Journal of neuro-oncology, vol.118, no.2, pp.413-419, 2014 (Journal Indexed in SCI Expanded) identifier identifier identifier

  • Publication Type: Article / Article
  • Volume: 118 Issue: 2
  • Publication Date: 2014
  • Doi Number: 10.1007/s11060-014-1424-3
  • Title of Journal : Journal of neuro-oncology
  • Page Numbers: pp.413-419
  • Keywords: Glioblastoma, Radiotherapy, Radiation, Subventricular zone, Survival, Dose, CANCER STEM-CELL, ADJUVANT TEMOZOLOMIDE, NICHE, RADIOTHERAPY, IRRADIATION, CONCOMITANT, RECURRENCE


To test the hypothesis on prolonged survival in glioblastoma cases with increased subventricular zone (SVZ) radiation dose.

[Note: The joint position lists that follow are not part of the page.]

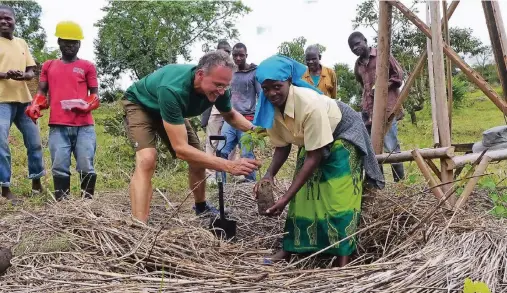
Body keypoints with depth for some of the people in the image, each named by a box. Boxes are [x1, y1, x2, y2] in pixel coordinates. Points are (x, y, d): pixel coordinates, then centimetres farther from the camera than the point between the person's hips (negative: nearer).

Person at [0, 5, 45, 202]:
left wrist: (23, 76, -10)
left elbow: (31, 71, 13)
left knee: (35, 142, 8)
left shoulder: (22, 43, 16)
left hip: (24, 99, 5)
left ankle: (36, 183, 22)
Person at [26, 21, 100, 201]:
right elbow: (42, 93, 17)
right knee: (59, 168, -2)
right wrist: (34, 106, -5)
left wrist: (86, 105, -12)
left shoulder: (87, 66, 14)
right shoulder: (48, 66, 21)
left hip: (84, 125, -1)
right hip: (58, 126, 2)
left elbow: (95, 95, 10)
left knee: (86, 167, -4)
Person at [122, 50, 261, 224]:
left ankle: (201, 208, 36)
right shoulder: (173, 90, -46)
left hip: (171, 110, 7)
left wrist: (253, 129, -23)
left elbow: (230, 115, -1)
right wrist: (229, 166, -52)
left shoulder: (218, 89, -25)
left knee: (198, 159, 8)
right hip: (140, 105, -6)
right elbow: (180, 148, -46)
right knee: (147, 159, -30)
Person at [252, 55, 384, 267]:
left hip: (342, 135, -6)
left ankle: (343, 261, -6)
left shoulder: (310, 104, -40)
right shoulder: (270, 109, -19)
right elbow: (282, 147, -5)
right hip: (311, 142, 6)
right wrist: (269, 174, -25)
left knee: (338, 198, -12)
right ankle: (289, 249, 15)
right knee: (303, 195, 5)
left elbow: (314, 158, -35)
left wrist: (285, 198, -38)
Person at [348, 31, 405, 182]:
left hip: (387, 108, -6)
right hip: (368, 111, 6)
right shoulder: (357, 65, 19)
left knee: (391, 147, -9)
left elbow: (399, 75, 0)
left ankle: (400, 181, -1)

Sixty glioblastoma cases were previously treated with adjuvant radiotherapy and Temozolamide. Ipsilateral, contralateral and bilateral SVZs were contoured and their doses were retrospectively evaluated. Median follow-up, progression free survival (PFS) and overall survival (OS) were 24.5, 8.5 and 19.3 months respectively. Log-rank tests showed a statistically significant correlation between contralateral SVZ (cSVZ) dose > 59.2 Gy (75th percentile) and poor median PFS (10.37 [95 % CI 8.37-13.53] vs 7.1 [95 % CI 3.5-8.97] months, p = 0.009). cSVZ dose > 59.2 Gy was associated with poor OS in the subgroup with subtotal resection/biopsy (HR: 4.83 [95 % CI 1.71-13.97], p = 0.004). High ipsilateral SVZ dose of > 62.25 Gy (75th percentile) was associated with poor PFS in both subgroups of high performance status (HR: 2.58 [95 % CI 1.03-6.05], p = 0.044) and SVZ without tumoral contact (HR: 10.57 [95 % CI 2.04-49], p = 0.008). The effect of high cSVZ dose on PFS lost its statistical significance in multivariate Cox regression analysis. We report contradictory results compared to previous publications. Changing the clinical practice based on retrospective studies which even do not indicate consistent results among each other will be dangerous. We need carefully designed prospective randomized studies to evaluate any impact of radiation to SVZ in glioblastoma.